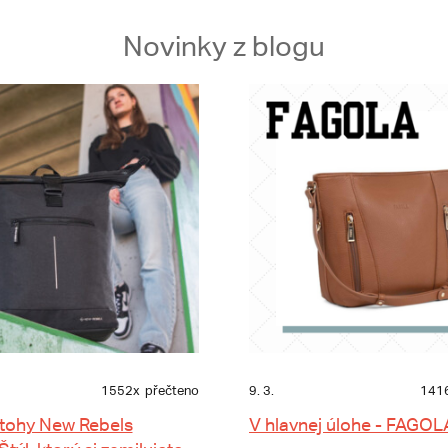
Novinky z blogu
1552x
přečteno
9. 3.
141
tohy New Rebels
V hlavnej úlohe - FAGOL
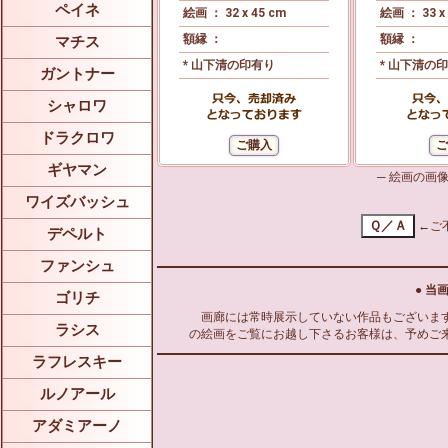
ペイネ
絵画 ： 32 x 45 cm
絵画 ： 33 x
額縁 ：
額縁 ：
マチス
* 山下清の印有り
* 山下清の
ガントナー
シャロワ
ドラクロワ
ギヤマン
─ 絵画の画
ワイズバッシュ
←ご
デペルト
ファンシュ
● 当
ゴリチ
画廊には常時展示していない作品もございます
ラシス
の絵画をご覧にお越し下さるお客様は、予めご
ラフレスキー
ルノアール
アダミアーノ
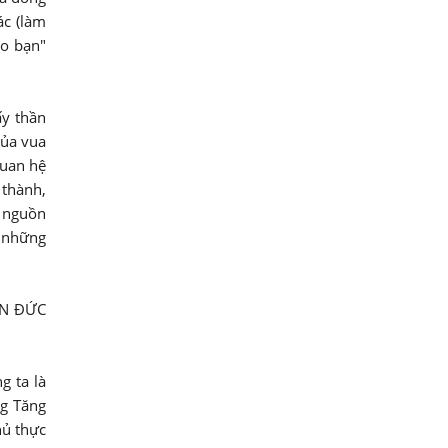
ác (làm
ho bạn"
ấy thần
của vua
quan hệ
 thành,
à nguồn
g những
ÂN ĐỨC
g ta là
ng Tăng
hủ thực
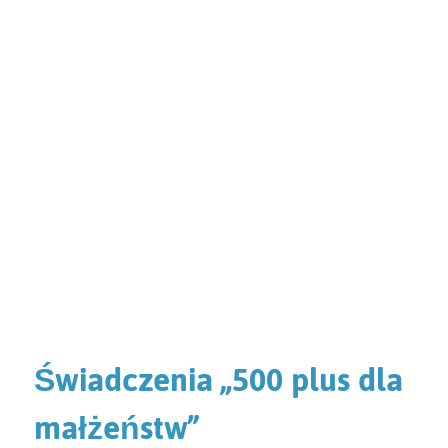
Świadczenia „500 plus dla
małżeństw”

# [Exercise aim]
Could you return the whole listing exactly, images excluded?

# [Response]
Novinky z blogu
1552x
přečteno
9. 3.
141
tohy New Rebels
V hlavnej úlohe - FAGOL
ペイネ
絵画 ： 32 x 45 cm
絵画 ： 33 x
額縁 ：
額縁 ：
マチス
* 山下清の印有り
* 山下清の
ガントナー
シャロワ
ドラクロワ
ギヤマン
─ 絵画の画
ワイズバッシュ
←ご
デペルト
ファンシュ
● 当
ゴリチ
画廊には常時展示していない作品もございます
ラシス
の絵画をご覧にお越し下さるお客様は、予めご
ラフレスキー
ルノアール
アダミアーノ
ác (làm
ho bạn"
ấy thần
của vua
quan hệ
 thành,
à nguồn
g những
ÂN ĐỨC
g ta là
ng Tăng
hủ thực
Świadczenia „500 plus dla
małżeństw”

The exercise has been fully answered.